Dott. AMENDOLA Adelaide – rel. Consigliere –

Dott. D’AMICO Paolo – Consigliere –

ha pronunciato la seguente:

sentenza

sul ricorso proposto da:

V.P. (OMISSIS), elettivamente domiciliato in

ROMA, VIA MARIANNA DIONIGI 57, presso lo studio dell’avvocato

PARADISI SIMONETTA, che lo rappresenta e difende giusta delega a

margine del ricorso;

– ricorrente –

contro

M.M. (OMISSIS), elettivamente domiciliato in

ROMA, VIA CELIMONTANA 38, presso lo studio dell’avvocato PANARITI

BENITO, rappresentato e difeso dall’avvocato CAFIERO ARCANGELO giusta

delega a margine del controricorso;

– controricorrente –

e contro

B.F. (OMISSIS);

– intimato –

Nonchè da:

B.F. (OMISSIS), elettivamente domiciliato in ROMA,

presso LA CANCELLERIA DELLA CORTE DI CASSAZIONE, rappresentato e

difeso dall’avvocato GIOACCHINO DECILLIS giusta delega in calce al

controricorso e ricorso incidentale;

– ricorrenti incidentali –

contro

V.P. (OMISSIS), elettivamente domiciliato in

ROMA, VIA MARIANNA DIONIGI 57, presso lo studio dell’avvocato

PARADISI SIMONETTA, che lo rappresenta e difende giusta delega a

margine del ricorso principale;

– controricorrenti all’incidentale –

e contro

M.M. (OMISSIS);

– intimato –

avverso la sentenza n. 1116/2008 della CORTE D’APPELLO di BARI,

SEZIONE TERZA CIVILE, emessa il 17/9/2008, depositata il 16/12/2008

R.G.N. 107/2004;

udita la relazione della causa svolta nella pubblica udienza del

24/05/2011 dal Consigliere Dott. ADELAIDE AMENDOLA;

udito l’Avvocato PARADISI SIMONETTA;

udito l’Avvocato DI PIERRO NICOLA (per delega dell’Avv. CAFIERO

ARCANGELO);

udito l’Avvocato DECILLIS GIOACCHINO;

udito il P.M. in persona del Sostituto Procuratore Generale Dott.

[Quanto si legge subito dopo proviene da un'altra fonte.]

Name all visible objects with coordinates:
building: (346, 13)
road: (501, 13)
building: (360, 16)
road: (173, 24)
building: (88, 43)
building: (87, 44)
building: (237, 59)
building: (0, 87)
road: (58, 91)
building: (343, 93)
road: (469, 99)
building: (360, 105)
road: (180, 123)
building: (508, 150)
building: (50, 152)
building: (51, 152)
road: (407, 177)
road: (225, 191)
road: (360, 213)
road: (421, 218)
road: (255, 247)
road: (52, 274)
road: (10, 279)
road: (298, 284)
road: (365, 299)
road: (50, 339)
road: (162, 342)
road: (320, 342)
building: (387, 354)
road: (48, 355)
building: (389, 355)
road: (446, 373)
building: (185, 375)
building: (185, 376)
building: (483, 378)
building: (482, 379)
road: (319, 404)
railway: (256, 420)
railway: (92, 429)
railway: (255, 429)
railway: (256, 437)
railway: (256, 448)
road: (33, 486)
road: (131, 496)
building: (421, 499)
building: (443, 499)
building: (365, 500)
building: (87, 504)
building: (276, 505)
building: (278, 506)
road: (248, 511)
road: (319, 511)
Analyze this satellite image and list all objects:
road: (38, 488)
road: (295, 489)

SCARDACCIONE Eduardo Vittorio che ha concluso con il rigetto del

ricorso principale, assorbito l’incidentale.

Fatto

SVOLGIMENTO DEL PROCESSO

I fatti di causa rilevanti ai fini della decisione del ricorso, possono così ricostruirsi sulla base della sentenza impugnata.

Con citazione notificata il 27 aprile 1987 V.P. convenne in giudizio innanzi al Tribunale di Trani B.F. chiedendo che venisse accertato il suo diritto di riscattare il fondo e l’annessa casa di campagna dalla stessa acquistati. Espose di essere coltivatore diretto, proprietario di un terreno confinante a quello compravenduto.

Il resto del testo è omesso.